_What you need to do_
Reproduce the whole listing that follows, character for character, and drop the images.

=-=-=

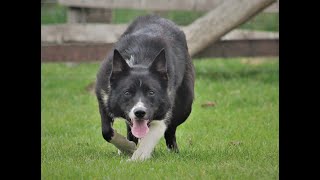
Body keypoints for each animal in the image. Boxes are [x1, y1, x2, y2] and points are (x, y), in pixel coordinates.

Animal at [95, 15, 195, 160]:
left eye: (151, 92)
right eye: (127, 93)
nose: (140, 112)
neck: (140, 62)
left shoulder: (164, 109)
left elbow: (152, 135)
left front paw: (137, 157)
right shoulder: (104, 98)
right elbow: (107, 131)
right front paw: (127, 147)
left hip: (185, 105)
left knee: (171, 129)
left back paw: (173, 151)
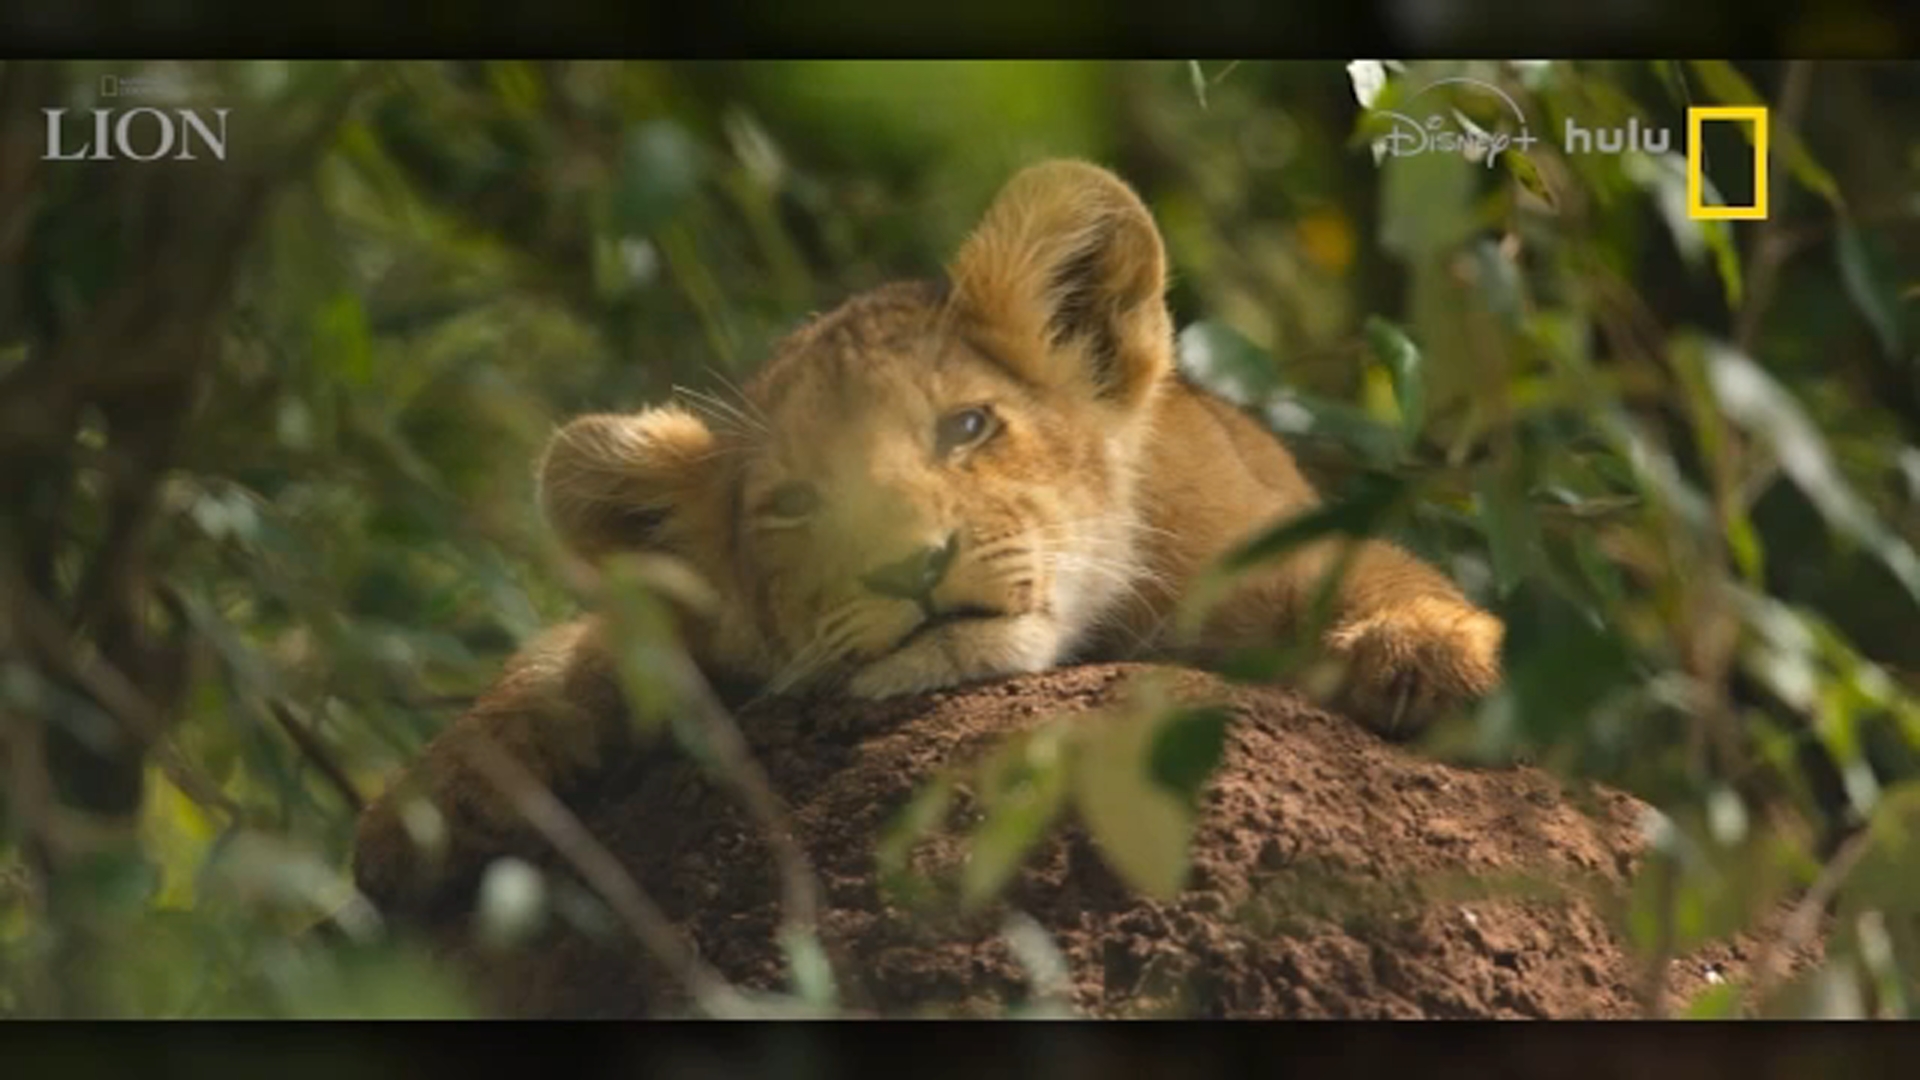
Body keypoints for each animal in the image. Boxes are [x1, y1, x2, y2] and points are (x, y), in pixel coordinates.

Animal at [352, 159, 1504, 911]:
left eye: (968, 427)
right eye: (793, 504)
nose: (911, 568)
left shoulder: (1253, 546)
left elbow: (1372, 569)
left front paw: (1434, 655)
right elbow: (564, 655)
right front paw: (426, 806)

=-=-=

_Task output_
Body keypoints for each animal in the image. Boxes are [x1, y1, x2, y2] and points are (x, y), in pixel coordinates.

Animal at [95, 15, 195, 160]:
left eye: (151, 92)
right eye: (127, 93)
nose: (140, 112)
neck: (140, 62)
left shoulder: (164, 109)
left elbow: (152, 135)
left front paw: (137, 157)
right shoulder: (104, 98)
right elbow: (107, 131)
right front paw: (127, 147)
left hip: (185, 105)
left knee: (171, 129)
left back paw: (173, 151)
Body keypoints for each animal in the image. Boxes are [x1, y1, x2, y2] and points are (x, y), in pixel coordinates.

Animal at [352, 159, 1504, 911]:
left eye: (968, 427)
right eye: (793, 504)
nose: (911, 568)
left shoulder: (1253, 546)
left elbow: (1372, 569)
left front paw: (1434, 655)
right elbow: (564, 655)
right front paw: (426, 806)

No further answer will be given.